1998. Every two years I had a check-up with my general practitioner (GP). I was feeling good, no problems, 56 years old. That year the laboratory tests of the blood showed a high sedimentation rate, that meant an infection or some severe illness. The GP advised a visit to a specialist for internal diseases and within three days Waldenström’s Macroglobulinemia (WM) was diagnosed.
The Hemato-oncologist in the local hospital had at that time no or very little experience with the treatment of WM. He wanted to start therapy with Chlorambucil (Leukeran). By mutual consent I went to an academic hospital, which had more experience with the treatment of WM-patients.
The Professor of Hematology-oncology and his staff decided not to start with therapy yet but rather to “watch and wait”, because I had no problems and the IgM was low (15). I was in a good condition and could do all the things I liked: my work, gardening, skiing, mountain-walking etc.
2000. The IgM increased to 70, I had periods of intense perspiration at night and my feet and hands were frequently cold. These symptoms and the risk of hyperviscosity of the blood made it necessary to start treatment: Chloambucil (Leukeran), 2 weeks on and 2 weeks off. The IgM got down to 10. Although the Academic hospital is about 100 Km away from my home, I decided to stay with this hospital for the treatment because of their experience with WM.
2003. The IgM still remained low, but the other blood values became too low, caused by the Leukeran. Therefore I had to stop with the Leukeran, but I was feeling reasonably good, I still could do the things I liked to do. After a year the Igm increased again to 40 and I got Fludarabine.
2004. Fludarabine did not bring my Igm down, so it was stopped, and a new therapy was presented: Rituximab (MabThera) infusions in combination with Fludarabine orally. After 2 series of 4 infusions the blood tests were normal and I felt very good.
Taking advantage of my very good condition at that time the professor proposed to do an Allogenic Stemcell Transplantation (AST) in the “mini”-modus: a non myelo-ablative stemcell transplantation. That means, that not all my own white blood cells had to be destroyed before the transplantation, resulting in a less vulnerable condition during and after the transplantation.
My sister and five brothers volunteered to be a donor, two of them proved to be HLA identical (Human Leucocyte Antigens). My dear brother, four years younger than I am, was chosen in the end, because he was living near the hospital. It took him three whole days, lying attached to a leukofarese machine, to produce enough stemcells for the transplantation.
Despite the “mini” transplantation I had to take care and avoid all chances of infection: little contact with other people, especially crowds and small children, no contact with soil or animals, clean surroundings in the house etc. Fortunately there was some Graft Versus Host (GVH) in combination with Graft Versus Tumor.

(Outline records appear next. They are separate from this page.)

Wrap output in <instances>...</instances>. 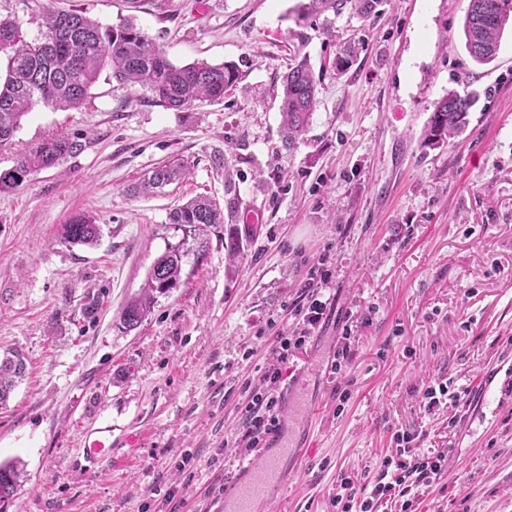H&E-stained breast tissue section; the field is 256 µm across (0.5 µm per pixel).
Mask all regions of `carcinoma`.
<instances>
[{"mask_svg": "<svg viewBox=\"0 0 512 512\" xmlns=\"http://www.w3.org/2000/svg\"><path fill=\"white\" fill-rule=\"evenodd\" d=\"M343 0H308L299 6L301 21L329 10L339 11ZM512 28V0H469L463 35L471 58L479 64L493 61L504 32ZM6 58L0 76V146L11 144L23 117L37 106L63 110L80 109L91 103V87L105 67L112 69L117 82L139 86L152 98L171 109H187L198 101H217L240 80V70L232 62L211 65L194 61L173 64L155 43L133 23L102 27L80 10L49 8L44 29L29 39L14 18H0V56ZM472 94L448 91L437 103L423 132V144L440 147L466 130L475 105ZM316 82L307 57L294 61L283 76L281 133L283 145L292 149L304 140L316 109ZM79 138L52 136L35 149L20 155L14 165L0 171V193L20 187L35 172L59 164L79 154ZM190 174L184 162L172 161L151 170L132 192L153 194ZM238 200H227L226 209L206 195L190 198L173 209L168 223L183 238L170 245L154 261L140 293L125 304L120 323L131 331L148 316L159 294L179 286L185 245L202 227L224 225L225 273L235 276L245 256V246L256 225L235 223ZM101 237V225L88 213H77L62 227V238L73 245L92 246ZM24 358L14 352L0 356V404L6 402L17 379L25 373ZM21 472L14 463L0 464V512L16 496Z\"/></svg>", "mask_w": 512, "mask_h": 512, "instance_id": "carcinoma-1", "label": "carcinoma"}]
</instances>
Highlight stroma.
Listing matches in <instances>:
<instances>
[{"label": "stroma", "instance_id": "35a3bbf8", "mask_svg": "<svg viewBox=\"0 0 512 512\" xmlns=\"http://www.w3.org/2000/svg\"><path fill=\"white\" fill-rule=\"evenodd\" d=\"M300 0H0V16L36 36L47 8L102 26L132 19L175 64L234 62L241 80L218 102L169 109L104 70L84 111L37 106L0 168L53 135L82 152L0 193V355L26 373L0 405V462L22 478L7 512H217L240 469L266 450L236 442L277 333L299 321L309 269L330 273L326 323L288 361L305 382L313 451L258 512H336L342 478L371 480L393 433L444 448L441 478L416 512H512V30L475 63L468 0H380L300 22ZM362 44L344 72L337 55ZM308 57L317 107L303 143L280 147L282 76ZM477 92L453 145L422 133L448 91ZM180 158L188 179L129 189ZM260 215L235 277L224 227L199 236L182 282L133 331L119 322L155 260L180 239L170 212L207 195ZM96 217V247L61 241L75 213ZM97 302L94 316L84 314ZM351 352L340 372L331 362ZM437 379L465 394L428 412ZM456 425H449V416ZM111 427L112 452L88 463L85 431Z\"/></svg>", "mask_w": 512, "mask_h": 512}]
</instances>
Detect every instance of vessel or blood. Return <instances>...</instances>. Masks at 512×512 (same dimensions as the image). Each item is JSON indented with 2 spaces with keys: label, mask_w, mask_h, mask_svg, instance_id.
I'll list each match as a JSON object with an SVG mask.
<instances>
[{
  "label": "vessel or blood",
  "mask_w": 512,
  "mask_h": 512,
  "mask_svg": "<svg viewBox=\"0 0 512 512\" xmlns=\"http://www.w3.org/2000/svg\"><path fill=\"white\" fill-rule=\"evenodd\" d=\"M309 439L287 438L270 449L260 464L246 468L224 497V512H254L256 503L268 498L283 483L284 464L309 446ZM86 459L96 460L112 452V430L104 427L85 433L82 442Z\"/></svg>",
  "instance_id": "1"
}]
</instances>
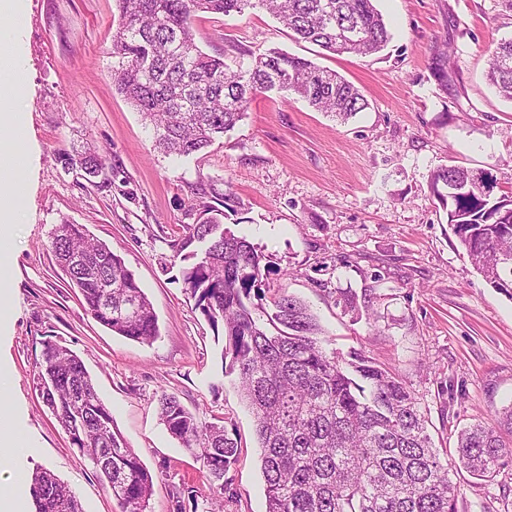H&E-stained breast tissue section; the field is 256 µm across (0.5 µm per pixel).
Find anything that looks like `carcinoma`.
I'll return each mask as SVG.
<instances>
[{
	"instance_id": "1",
	"label": "carcinoma",
	"mask_w": 512,
	"mask_h": 512,
	"mask_svg": "<svg viewBox=\"0 0 512 512\" xmlns=\"http://www.w3.org/2000/svg\"><path fill=\"white\" fill-rule=\"evenodd\" d=\"M108 74L116 92L153 132L164 155L191 156L232 130L255 96L291 92L315 110L344 120L367 108L359 90L334 70L271 50L230 70L205 53L193 33L198 12L242 14L260 7L295 38L332 54L382 51L390 34L375 0H117ZM487 79L512 101V39L490 49ZM55 161L77 167L92 186L105 160L91 145L64 150ZM490 177L457 166L435 171L432 189L471 263L497 292L512 299V196L494 202ZM206 244L184 268L183 282L212 325L223 323L229 372L237 375L260 445L266 512H458V488L427 433L417 399L393 370L360 352L343 355L309 305L281 293L268 313L260 303L271 261L247 239L210 217L193 226ZM51 251L78 289L83 308L127 339L158 336L153 303L122 257L82 224L62 221ZM36 385L44 405L92 463L121 512H146L152 476L98 397L79 356L42 341ZM169 434L196 453L219 490L238 442L224 425L201 422L173 395L159 398ZM459 462L493 482L512 463V441L475 424L457 436ZM35 512H83L70 486L46 469L31 476Z\"/></svg>"
}]
</instances>
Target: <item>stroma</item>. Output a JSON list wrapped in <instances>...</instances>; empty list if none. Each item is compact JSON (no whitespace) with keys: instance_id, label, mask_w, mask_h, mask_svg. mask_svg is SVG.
I'll return each mask as SVG.
<instances>
[{"instance_id":"35a3bbf8","label":"stroma","mask_w":512,"mask_h":512,"mask_svg":"<svg viewBox=\"0 0 512 512\" xmlns=\"http://www.w3.org/2000/svg\"><path fill=\"white\" fill-rule=\"evenodd\" d=\"M391 32L372 55L320 54L265 10L201 13L199 46L230 68L280 49L335 70L368 107L347 122L281 92L258 96L245 117L204 151L158 154L151 130L116 93L107 50L116 0H27L20 27L27 95L21 122L30 176L9 269V324L0 362L24 442L22 475L51 470L84 512H120L93 465L44 406L34 376L50 337L83 361L114 425L153 480L147 512H192L214 495L199 458L170 436L161 395L206 422L222 421L239 453L224 474V512H265L254 423L226 374L224 331L195 308L177 251L201 252L190 230L214 206L222 222L268 255L267 298L306 301L336 349L389 366L447 450L458 512H512V467L494 483L459 467L456 431L492 426L512 405V299L471 264L431 189L451 165L492 174V197L512 196V103L488 85L491 44L512 39V0H377ZM106 155L104 187L65 171L54 156L83 142ZM121 255L158 316L149 344L87 314L49 250L61 219ZM367 294L368 312L336 299Z\"/></svg>"}]
</instances>
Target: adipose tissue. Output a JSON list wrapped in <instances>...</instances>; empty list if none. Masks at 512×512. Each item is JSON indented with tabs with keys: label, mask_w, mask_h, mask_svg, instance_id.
I'll return each instance as SVG.
<instances>
[{
	"label": "adipose tissue",
	"mask_w": 512,
	"mask_h": 512,
	"mask_svg": "<svg viewBox=\"0 0 512 512\" xmlns=\"http://www.w3.org/2000/svg\"><path fill=\"white\" fill-rule=\"evenodd\" d=\"M0 59L12 68L10 85L0 95V327L9 323L11 292L6 286L5 271L12 259L14 243L9 232L19 220L18 206L27 185V162L23 140L16 122L23 87V65L19 30L0 31ZM22 436L11 408L0 404V512H22L25 486L9 481L8 475L19 464L18 450Z\"/></svg>",
	"instance_id": "ef3b65f1"
}]
</instances>
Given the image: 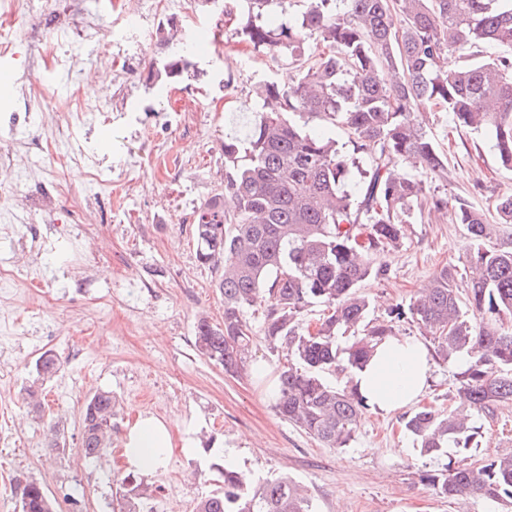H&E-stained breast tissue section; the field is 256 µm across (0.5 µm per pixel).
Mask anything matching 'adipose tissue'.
Listing matches in <instances>:
<instances>
[{
    "label": "adipose tissue",
    "mask_w": 512,
    "mask_h": 512,
    "mask_svg": "<svg viewBox=\"0 0 512 512\" xmlns=\"http://www.w3.org/2000/svg\"><path fill=\"white\" fill-rule=\"evenodd\" d=\"M429 369L430 354L421 341L390 338L378 346L363 370L352 373L349 382L371 408L388 414L420 401ZM181 433V438H174L169 422L138 415L124 439L127 466L148 476L166 464L174 448L193 452L197 445L194 424H183Z\"/></svg>",
    "instance_id": "obj_1"
}]
</instances>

After 6 months I could stop the medication for the GVH and got the vaccinations that babies and young children normally get, in order to build up resistance again to all the usual children’s diseases. Some minor symptoms of GVH still remain: local problems with the skin, which are treated with creams; dry eyes, which are treated with eye-drops and a special pair of glasses as a protection against draught and wind.
2006-2009. Despite all the precautions I got some infections in the lungs and got therefore special antibiotic therapies.
2006-2011. With the help of my wife, who pushed me to take exercise, walks etc., I could slowly build up my physical condition to a level comparable with 13 years ago, the more so bearing in mind that my age is now 69. Since the Allogenic Stemcell Transplantation in 2005 I have had no medication for WM !
Conclusion. I am glad to be able to say thank you to my GP, the hemato-oncologist in the local hospital, the professor and his staff in the academic hospital, my dear brother, the donor, and specially my beloved wife, who coached me through all this.